Spam Free Email

Anti-spam ideas, tools and services

April 13th, 2006

Re-scoring and Rescanning

One of the interesting things that I have noticed while watching my latest corpus grow is the changes that are made in the score of message that are originally scored to be neutral or unknown.

I think it would be nice to recheck messages on some sort of interval and get new er scores, adjusting only neutral messages to make them either good or bad based on a newer corpus then the one they were originally scored with.

During this process it occurred to me the virus scan has some of the same issues. Most notably that the anti-virus database changes at least once a day and the last thing anyone wants is to have a virus get into their email box.

So along with re-scoring messages I am also rescanning them for viruses as well.

Either way it keep the database a bit cleaner and help reduce the user interaction with their neutral messages. Given enough newer messages in the corpus any and all neutral message will, in time, be classified either good or bad.

April 5th, 2006

ERLMail.com

Recently I registered the domain name http://www.erlmail.com with the intention of using it to create a free open source email server for Erlang.

Currently it is pointing to SpamFreeEmail.com, mostly because this will be the original code base for the project.

My intention is to create a complete SMTP compliant server with IMAP4 and POP3 support.

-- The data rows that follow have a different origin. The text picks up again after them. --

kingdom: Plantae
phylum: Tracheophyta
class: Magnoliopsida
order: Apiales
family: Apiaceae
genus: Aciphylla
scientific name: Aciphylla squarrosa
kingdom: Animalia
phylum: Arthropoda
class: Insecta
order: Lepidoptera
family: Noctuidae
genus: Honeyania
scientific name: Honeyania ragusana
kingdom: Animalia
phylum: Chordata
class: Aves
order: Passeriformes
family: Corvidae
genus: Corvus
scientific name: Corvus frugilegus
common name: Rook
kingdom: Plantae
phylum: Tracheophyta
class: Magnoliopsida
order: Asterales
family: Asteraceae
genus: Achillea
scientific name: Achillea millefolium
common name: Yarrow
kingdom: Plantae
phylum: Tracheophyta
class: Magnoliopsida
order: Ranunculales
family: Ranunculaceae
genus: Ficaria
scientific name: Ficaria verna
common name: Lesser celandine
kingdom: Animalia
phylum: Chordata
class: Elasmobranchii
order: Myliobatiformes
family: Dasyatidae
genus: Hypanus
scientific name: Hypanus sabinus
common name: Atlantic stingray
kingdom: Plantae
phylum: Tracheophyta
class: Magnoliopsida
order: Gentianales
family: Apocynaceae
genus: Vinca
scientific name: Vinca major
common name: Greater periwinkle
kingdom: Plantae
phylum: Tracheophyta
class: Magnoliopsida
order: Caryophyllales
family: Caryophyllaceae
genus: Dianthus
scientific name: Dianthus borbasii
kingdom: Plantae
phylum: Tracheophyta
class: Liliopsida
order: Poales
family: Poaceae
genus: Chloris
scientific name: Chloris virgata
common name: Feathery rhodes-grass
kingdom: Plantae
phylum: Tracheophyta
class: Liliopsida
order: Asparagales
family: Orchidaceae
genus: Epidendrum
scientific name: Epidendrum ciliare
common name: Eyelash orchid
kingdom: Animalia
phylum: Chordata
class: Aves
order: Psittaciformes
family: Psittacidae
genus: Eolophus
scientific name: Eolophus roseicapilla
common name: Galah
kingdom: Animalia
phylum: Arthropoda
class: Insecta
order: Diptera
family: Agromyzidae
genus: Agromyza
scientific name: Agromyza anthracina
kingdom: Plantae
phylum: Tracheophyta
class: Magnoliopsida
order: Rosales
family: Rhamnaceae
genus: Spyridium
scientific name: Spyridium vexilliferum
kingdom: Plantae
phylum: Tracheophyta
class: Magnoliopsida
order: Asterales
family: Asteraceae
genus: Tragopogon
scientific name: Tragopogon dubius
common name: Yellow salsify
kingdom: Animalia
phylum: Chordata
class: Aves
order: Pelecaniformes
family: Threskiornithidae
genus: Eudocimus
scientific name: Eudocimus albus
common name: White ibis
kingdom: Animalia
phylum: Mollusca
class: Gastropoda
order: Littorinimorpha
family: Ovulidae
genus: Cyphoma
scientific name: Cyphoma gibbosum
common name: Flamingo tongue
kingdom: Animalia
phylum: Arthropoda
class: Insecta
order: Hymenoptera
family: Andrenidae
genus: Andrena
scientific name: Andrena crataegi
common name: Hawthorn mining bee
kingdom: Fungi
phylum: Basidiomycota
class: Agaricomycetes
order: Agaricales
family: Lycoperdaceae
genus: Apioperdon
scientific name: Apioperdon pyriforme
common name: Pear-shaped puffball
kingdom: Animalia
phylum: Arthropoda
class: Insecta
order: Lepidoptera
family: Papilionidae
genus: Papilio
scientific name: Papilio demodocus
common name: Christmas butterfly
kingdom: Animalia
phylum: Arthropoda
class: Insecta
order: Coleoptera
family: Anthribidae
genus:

I want it to be easily distributed and highly concurrent, hence the choice of Erlang.

I have never even participated in an open source project before, so running on will be quite a learning curve for me :-)

I have the core of the SMTP server and much of the queuing processes already designed for SFE. A decent amount of code will need to be removed from SFE as it pertains exclusively to how I have my system configured, although some of it may simply get put into configuration files.

I’m hoping that I can get the core of a server up and running within a month or so. I still need to continue developing SFE, but I think developing them concurrently will improve them both.

So if you are interested in help, let me know. If you are interested in using the final project, let me know. Either way the more interest in the project the better and faster it will get done.

April 3rd, 2006

More mnesia praising

I’ve been reconfiguring how some of the servers work while I’m upgrading from Fedora Core 4 to Fedora Core 5. Originally I have each of my primary server as a ram only mnesia node, but I choose to use only two of them for a while.

I’m not sure exactly how mnesia figures out which serer to get the data from, but it appears that they use a closest or fastest server algorithm that is pretty good.

Why do I say this? When I had less mnesia nodes running there each message was processed slower.

I’m assuming that the mnesia nodes notice that they have a mnesia server on the actual machine they are running on and get data at bus speeds instead of network speeds.

In the case of my anti-spam application which is actually using mnesia to control which nodes do what, the number were pretty staggering. When I had half as many nodes my speeds were twice what they were with more nodes. I put the extra nodes back up and the speeds went back down almost immediately.

I think I was reading at planet erlang about dynamically adding and removing mnesia servers from your cluster and I am seriously considering this right now.